Royal London said on Friday its 2020 profit before tax fell 68% to £131 million “reflecting reduced operating profit as well as lower relative returns on UK investments in 2020 and further reductions in yields to historic lows.”
Nonetheless, assets under management increased 6% to £148 billion.
Royal London is the UK’s largest mutual life, pensions and investment company.
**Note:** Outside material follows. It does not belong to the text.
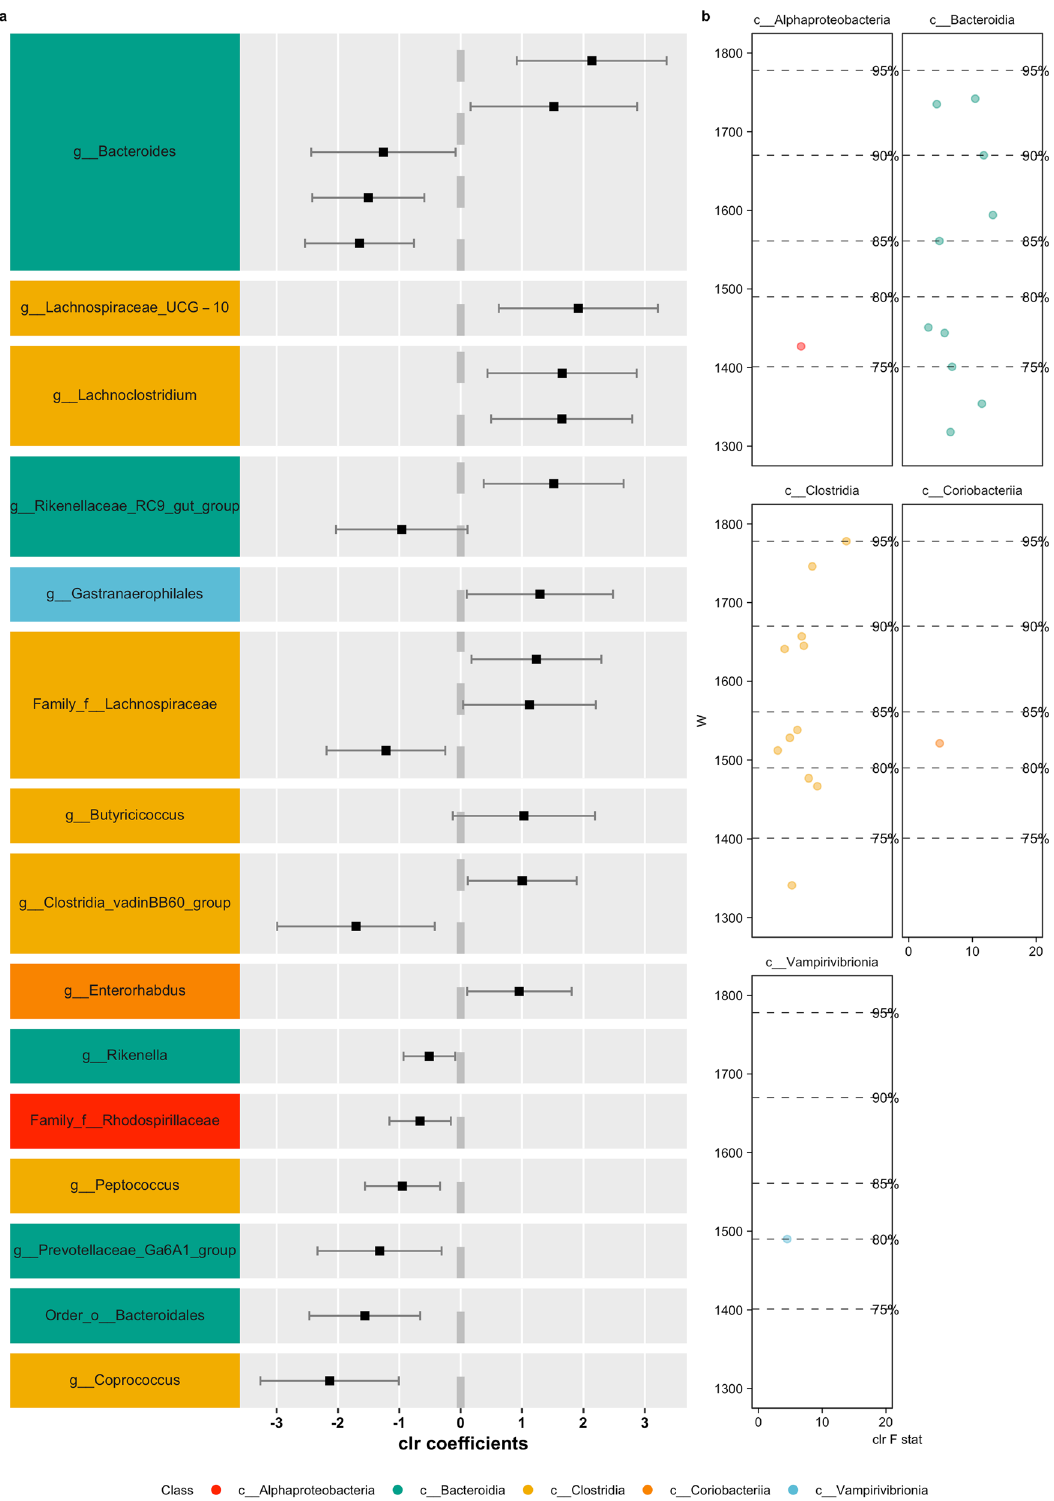
Fig. 6 Differentially abundant ASVs (using ANCOM) in pairwise comparisons with landscape groupings based on similar responses in beta diversity to landscape modifications (Fig. 4) in P. opossum comparing landscape C against A P. Colors represent the different bacterial classes. a Differential + abundant ASVs according to the taxonomical assignment; b Volcano plot of differential abundant ASVs, depicting the F statistics and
It employs more than 1,000 in Scotland and includes the former Scottish Life and Scottish Provident businesses.
The firm said its life and pensions new business sales were 20% lower “impacted by the national lockdowns.”
Net inflows were £3.87 billion in 2020 compared to £9.89 billion in 2019 “as strong growth in demand for sustainable funds was offset by external institutional outflows.”
The mutually-owned company said its ProfitShare allocation rates to eligible customers were maintained, with total ProfitShare increasing to £146 million from £140 million “in line with the growth in the aggregate value of eligible policies.”
Royal London CEO Barry O’Dwyer said: “Our asset management business successfully navigated volatile financial markets in 2020.
“Assets under management increased to £148bn and we saw strong inflows into our sustainable funds.
“Pensions new business sales reduced, primarily due to individuals delaying the decision to consolidate their investments and fewer people moving employer during these uncertain times.
“Intermediated Protection performed strongly as a result of enhancements to our product proposition and maintaining excellent customer service.
“We have paid £13.1m in Protection claims to families of more than 2,100 customers who sadly died from Covid-19.
“As a mutual we are able to take a long-term approach despite short-term uncertainties.
“Our robust capital position has allowed us to continue our investment in systems and service to benefit our customers.
“Eligible customers will also benefit from a ProfitShare of £146m, a unique feature of mutuality which enhances the value of their savings.”